Suggest relevant products to users based on their history and behavior, increasing the average ticket and improving the customer experience.
Type of AI solution:
AI agent that does not include a chatbot (it is possible to integrate a conversational interface or AI chatbot, if required)
Traditional process:
In traditional e-commerce models, product recommendations are often generic, based on popular product lists or broad categories. This limits relevance for users and can lead to less satisfactory experiences, negatively impacting conversion rates and the average ticket.
Application of Machine Learning (ML):
- User history analysis: The system collects and analyzes user behavior data, such as purchase history, viewed products, browsing time, and interaction patterns with the site.
- Customer profile generation: Using ML algorithms, the system creates personalized profiles for each user, identifying preferences, interests, and recurring patterns.
- Dynamic recommendation system: Based on the customer's profile, the system suggests relevant products, including:
- Similar products: Alternatives to items the user has explored.
- Complements: Items that accompany or enhance products in their cart.
- Trend-based suggestions: Popular products within a segment related to their interests.
- Real-time personalization: As the user browses, the system dynamically adjusts recommendations based on their current behavior on the site, improving relevance with each interaction.
- Omnichannel integration: Recommendations are synchronized across multiple channels, such as the website, mobile applications, and personalized emails, offering a consistent experience.
Benefits:
- Increase in average ticket: By suggesting complementary or higher-value products, upselling and cross-selling are encouraged.

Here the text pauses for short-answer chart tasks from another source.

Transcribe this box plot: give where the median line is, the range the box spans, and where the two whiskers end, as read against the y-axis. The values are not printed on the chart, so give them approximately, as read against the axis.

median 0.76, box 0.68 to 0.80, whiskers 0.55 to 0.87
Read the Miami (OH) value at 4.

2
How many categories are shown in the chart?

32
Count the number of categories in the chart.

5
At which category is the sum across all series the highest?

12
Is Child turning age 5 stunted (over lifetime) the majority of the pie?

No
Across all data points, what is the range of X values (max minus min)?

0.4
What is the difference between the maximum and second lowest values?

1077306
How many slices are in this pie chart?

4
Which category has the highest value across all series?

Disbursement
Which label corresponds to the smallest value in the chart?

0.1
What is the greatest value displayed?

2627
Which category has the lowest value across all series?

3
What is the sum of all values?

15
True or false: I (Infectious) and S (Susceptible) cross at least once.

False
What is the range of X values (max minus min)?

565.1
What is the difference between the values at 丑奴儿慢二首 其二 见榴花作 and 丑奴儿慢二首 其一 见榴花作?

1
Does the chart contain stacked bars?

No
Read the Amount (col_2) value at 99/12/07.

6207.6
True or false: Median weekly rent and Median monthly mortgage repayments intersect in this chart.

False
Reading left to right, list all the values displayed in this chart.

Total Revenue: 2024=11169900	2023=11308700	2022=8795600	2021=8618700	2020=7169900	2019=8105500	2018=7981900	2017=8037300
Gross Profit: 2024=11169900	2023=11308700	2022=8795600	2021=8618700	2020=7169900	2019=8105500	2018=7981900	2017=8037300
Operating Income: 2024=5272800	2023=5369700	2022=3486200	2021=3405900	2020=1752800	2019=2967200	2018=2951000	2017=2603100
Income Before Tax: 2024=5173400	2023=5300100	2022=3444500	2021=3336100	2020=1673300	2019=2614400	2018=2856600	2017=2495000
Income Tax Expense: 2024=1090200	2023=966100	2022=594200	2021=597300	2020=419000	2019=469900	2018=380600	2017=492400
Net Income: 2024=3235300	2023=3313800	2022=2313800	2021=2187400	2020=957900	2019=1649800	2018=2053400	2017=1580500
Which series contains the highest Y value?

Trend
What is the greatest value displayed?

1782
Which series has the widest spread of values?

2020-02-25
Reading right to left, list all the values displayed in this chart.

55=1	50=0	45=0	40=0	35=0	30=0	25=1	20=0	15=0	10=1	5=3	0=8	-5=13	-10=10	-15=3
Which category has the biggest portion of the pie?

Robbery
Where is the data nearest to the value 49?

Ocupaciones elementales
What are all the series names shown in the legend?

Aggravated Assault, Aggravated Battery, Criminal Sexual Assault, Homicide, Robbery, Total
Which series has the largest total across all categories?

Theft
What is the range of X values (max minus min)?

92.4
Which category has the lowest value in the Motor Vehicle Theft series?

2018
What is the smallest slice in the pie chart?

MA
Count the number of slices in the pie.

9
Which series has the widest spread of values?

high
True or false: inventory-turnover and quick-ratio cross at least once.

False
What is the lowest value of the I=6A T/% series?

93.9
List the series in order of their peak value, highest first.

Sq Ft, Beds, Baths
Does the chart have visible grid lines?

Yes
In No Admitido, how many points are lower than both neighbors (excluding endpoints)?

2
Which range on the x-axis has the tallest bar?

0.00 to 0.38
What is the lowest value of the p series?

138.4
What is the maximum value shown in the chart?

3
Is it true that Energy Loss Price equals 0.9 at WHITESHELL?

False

- Improved customer experience: Personalized recommendations generate a feeling of exclusive attention, increasing satisfaction and loyalty.
- Higher conversion rate: Users are more likely to complete a purchase when they receive relevant suggestions.
- Catalogue optimization: Constant analysis of customer behavior allows identifying products with greater potential, helping to define inventory and marketing strategies.
Conclusion:
A personalized recommendation system based on Machine Learning is a powerful tool for e-commerce. It not only drives revenue growth by increasing the average ticket and conversions but also improves the user experience by offering suggestions tailored to their needs. This solution positions e-commerce businesses as leaders in customer satisfaction and loyalty, guaranteeing a competitive advantage in a highly dynamic market.